We have a typeclass, Misty (only the relevant banana function shown) as:

class Misty m where
banana :: (a -> m b) -> m a -> m b

The exercise asks to implement this typeclass for the type ‘((->) t)’. I
started off by filling in the relevant types, and I get:

banana :: (a -> ((->) t b) ) -> ((->) t a) -> ((->) t b)
banana :: (a -> (t -> b)) -> (t -> a) -> (t -> b)

Based on this, I decided to implement banana as:

banana f g = (\x -> f (g x))

Here is my thought process:
- The type of f is ‘(a -> t -> b)’, and the type of g is ‘(t -> a)’
- g converts an argument of type ‘t’ into a result of type ‘a’.
- I then pass the result of ‘(g x)’ (which is of type ‘a’) as an argument
to ‘f’.
- At this point, ‘f’ would be partially applied, and I *expect* to get a
result of type ‘(t -> b)’

However, when I try to build my solution, I get the following error (code
is in a file called intermediate-help.hs):

[1 of 1] Compiling Main             ( intermediate-help.hs, interpreted )
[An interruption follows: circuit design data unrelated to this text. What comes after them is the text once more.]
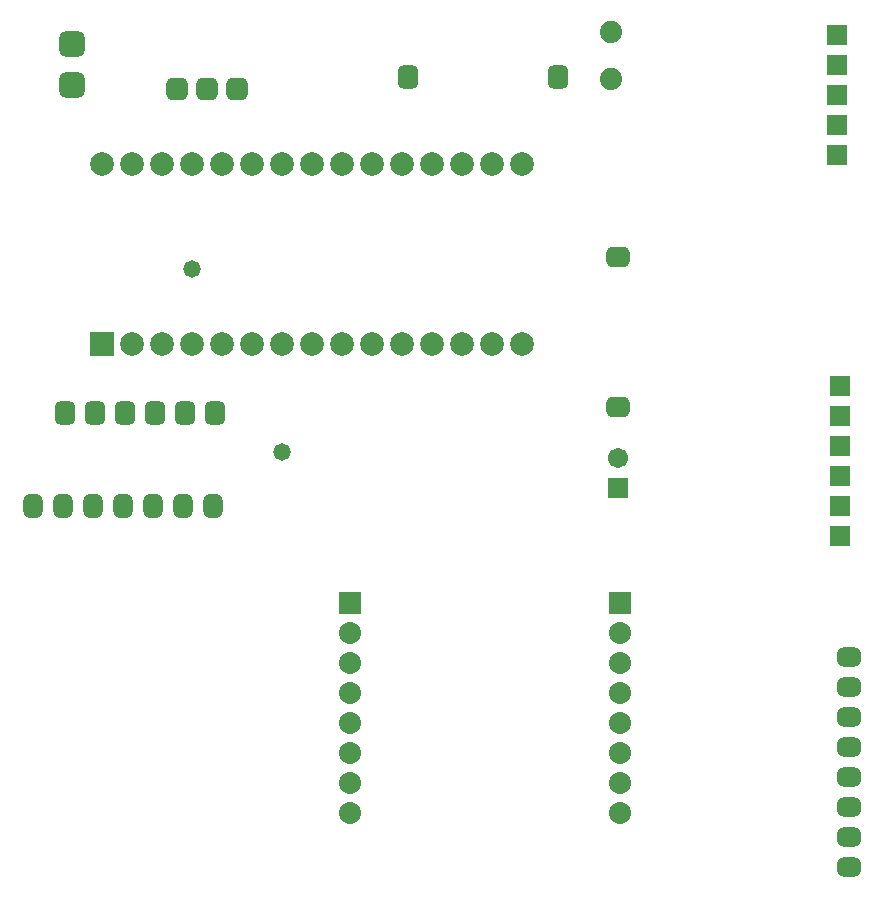
<source format=gts>
G04*
G04 #@! TF.GenerationSoftware,Altium Limited,Altium Designer,23.0.1 (38)*
G04*
G04 Layer_Color=8388736*
%FSLAX44Y44*%
%MOMM*%
G71*
G04*
G04 #@! TF.SameCoordinates,CBBB0149-63EA-413A-BDBF-F1AE491BAD4C*
G04*
G04*
G04 #@! TF.FilePolarity,Negative*
G04*
G01*
G75*
%ADD16R,1.7272X1.7272*%
G04:AMPARAMS|DCode=17|XSize=1.6112mm|YSize=1.9812mm|CornerRadius=0.4536mm|HoleSize=0mm|Usage=FLASHONLY|Rotation=270.000|XOffset=0mm|YOffset=0mm|HoleType=Round|Shape=RoundedRectangle|*
%AMROUNDEDRECTD17*
21,1,1.6112,1.0740,0,0,270.0*
21,1,0.7040,1.9812,0,0,270.0*
1,1,0.9072,-0.5370,-0.3520*
1,1,0.9072,-0.5370,0.3520*
1,1,0.9072,0.5370,0.3520*
1,1,0.9072,0.5370,-0.3520*
%
%ADD17ROUNDEDRECTD17*%
%ADD18R,2.0032X2.0032*%
%ADD19C,2.0032*%
G04:AMPARAMS|DCode=20|XSize=1.7272mm|YSize=1.9812mm|CornerRadius=0.4826mm|HoleSize=0mm|Usage=FLASHONLY|Rotation=0.000|XOffset=0mm|YOffset=0mm|HoleType=Round|Shape=RoundedRectangle|*
%AMROUNDEDRECTD20*
21,1,1.7272,1.0160,0,0,0.0*
21,1,0.7620,1.9812,0,0,0.0*
1,1,0.9652,0.3810,-0.5080*
1,1,0.9652,-0.3810,-0.5080*
1,1,0.9652,-0.3810,0.5080*
1,1,0.9652,0.3810,0.5080*
%
%ADD20ROUNDEDRECTD20*%
%ADD21C,1.8796*%
G04:AMPARAMS|DCode=22|XSize=1.8mm|YSize=1.878mm|CornerRadius=0.475mm|HoleSize=0mm|Usage=FLASHONLY|Rotation=180.000|XOffset=0mm|YOffset=0mm|HoleType=Round|Shape=RoundedRectangle|*
%AMROUNDEDRECTD22*
21,1,1.8000,0.9280,0,0,180.0*
21,1,0.8500,1.8780,0,0,180.0*
1,1,0.9500,-0.4250,0.4640*
1,1,0.9500,0.4250,0.4640*
1,1,0.9500,0.4250,-0.4640*
1,1,0.9500,-0.4250,-0.4640*
%
%ADD22ROUNDEDRECTD22*%
G04:AMPARAMS|DCode=23|XSize=1.6112mm|YSize=1.9812mm|CornerRadius=0.4536mm|HoleSize=0mm|Usage=FLASHONLY|Rotation=0.000|XOffset=0mm|YOffset=0mm|HoleType=Round|Shape=RoundedRectangle|*
%AMROUNDEDRECTD23*
21,1,1.6112,1.0740,0,0,0.0*
21,1,0.7040,1.9812,0,0,0.0*
1,1,0.9072,0.3520,-0.5370*
1,1,0.9072,-0.3520,-0.5370*
1,1,0.9072,-0.3520,0.5370*
1,1,0.9072,0.3520,0.5370*
%
%ADD23ROUNDEDRECTD23*%
G04:AMPARAMS|DCode=24|XSize=2.2032mm|YSize=2.2032mm|CornerRadius=0.6016mm|HoleSize=0mm|Usage=FLASHONLY|Rotation=270.000|XOffset=0mm|YOffset=0mm|HoleType=Round|Shape=RoundedRectangle|*
%AMROUNDEDRECTD24*
21,1,2.2032,1.0000,0,0,270.0*
21,1,1.0000,2.2032,0,0,270.0*
1,1,1.2032,-0.5000,-0.5000*
1,1,1.2032,-0.5000,0.5000*
1,1,1.2032,0.5000,0.5000*
1,1,1.2032,0.5000,-0.5000*
%
%ADD24ROUNDEDRECTD24*%
%ADD25C,1.8682*%
%ADD26R,1.8682X1.8682*%
%ADD27R,1.7112X1.7112*%
%ADD28C,1.7112*%
G04:AMPARAMS|DCode=29|XSize=1.7272mm|YSize=1.9812mm|CornerRadius=0.4826mm|HoleSize=0mm|Usage=FLASHONLY|Rotation=270.000|XOffset=0mm|YOffset=0mm|HoleType=Round|Shape=RoundedRectangle|*
%AMROUNDEDRECTD29*
21,1,1.7272,1.0160,0,0,270.0*
21,1,0.7620,1.9812,0,0,270.0*
1,1,0.9652,-0.5080,-0.3810*
1,1,0.9652,-0.5080,0.3810*
1,1,0.9652,0.5080,0.3810*
1,1,0.9652,0.5080,-0.3810*
%
%ADD29ROUNDEDRECTD29*%
%ADD30C,1.4732*%
D16*
X980440Y739140D02*
D03*
Y764540D02*
D03*
Y789940D02*
D03*
Y815340D02*
D03*
Y840740D02*
D03*
Y866140D02*
D03*
X977900Y1163320D02*
D03*
Y1137920D02*
D03*
Y1112520D02*
D03*
Y1087120D02*
D03*
Y1061720D02*
D03*
D17*
X988060Y458470D02*
D03*
Y483870D02*
D03*
Y509270D02*
D03*
Y534670D02*
D03*
Y560070D02*
D03*
Y585470D02*
D03*
Y610870D02*
D03*
Y636270D02*
D03*
D18*
X355600Y901700D02*
D03*
D19*
X381000D02*
D03*
X406400D02*
D03*
X431800D02*
D03*
X457200D02*
D03*
X482600D02*
D03*
X508000D02*
D03*
X533400D02*
D03*
X558800D02*
D03*
X584200D02*
D03*
X609600D02*
D03*
X635000D02*
D03*
X660400D02*
D03*
X685800D02*
D03*
X711200D02*
D03*
Y1054100D02*
D03*
X685800D02*
D03*
X660400D02*
D03*
X635000D02*
D03*
X609600D02*
D03*
X584200D02*
D03*
X558800D02*
D03*
X533400D02*
D03*
X508000D02*
D03*
X482600D02*
D03*
X457200D02*
D03*
X431800D02*
D03*
X406400D02*
D03*
X381000D02*
D03*
X355600D02*
D03*
D20*
X323850Y843280D02*
D03*
X349250D02*
D03*
X374650D02*
D03*
X400050D02*
D03*
X425450D02*
D03*
X450850D02*
D03*
X614680Y1127760D02*
D03*
X741680D02*
D03*
D21*
X786130Y1125474D02*
D03*
Y1165474D02*
D03*
D22*
X469900Y1117600D02*
D03*
X444500D02*
D03*
X419100D02*
D03*
D23*
X449580Y764540D02*
D03*
X424180D02*
D03*
X398780D02*
D03*
X373380D02*
D03*
X347980D02*
D03*
X322580D02*
D03*
X297180D02*
D03*
D24*
X330200Y1120700D02*
D03*
Y1155700D02*
D03*
D25*
X565150Y504190D02*
D03*
Y529590D02*
D03*
Y554990D02*
D03*
Y580390D02*
D03*
Y605790D02*
D03*
Y631190D02*
D03*
Y656590D02*
D03*
X793750D02*
D03*
Y631190D02*
D03*
Y605790D02*
D03*
Y580390D02*
D03*
Y554990D02*
D03*
Y529590D02*
D03*
Y504190D02*
D03*
D26*
X565150Y681990D02*
D03*
X793750D02*
D03*
D27*
X792480Y779780D02*
D03*
D28*
Y805180D02*
D03*
D29*
Y975360D02*
D03*
Y848360D02*
D03*
D30*
X431800Y965200D02*
D03*
X508000Y810260D02*
D03*
M02*

</source>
intermediate-help.hs:7:25:
Couldn't match expected type ‘b’ with actual type ‘t -> b’
‘b’ is a rigid type variable bound by
the type signature for
banana :: (a -> t -> b) -> (t -> a) -> t -> b
at intermediate-help.hs:7:5
Relevant bindings include
x :: t (bound at intermediate-help.hs:7:20)
g :: t -> a (bound at intermediate-help.hs:7:14)
f :: a -> t -> b (bound at intermediate-help.hs:7:12)
banana :: (a -> t -> b) -> (t -> a) -> t -> b
(bound at intermediate-help.hs:7:5)
In the expression: f (g x)
In the expression: (\ x -> f (g x))

So here's my confusion: The compiler is complaining that it cannot match
expected type ‘b’ with actual type ‘t -> b’. However, as I reasoned above,
when I wrote this code, I expected to get type ‘t -> b’. Clearly, my
thought process has a hole, and I need help/advice from more experienced
Haskellers to identify what I am missing.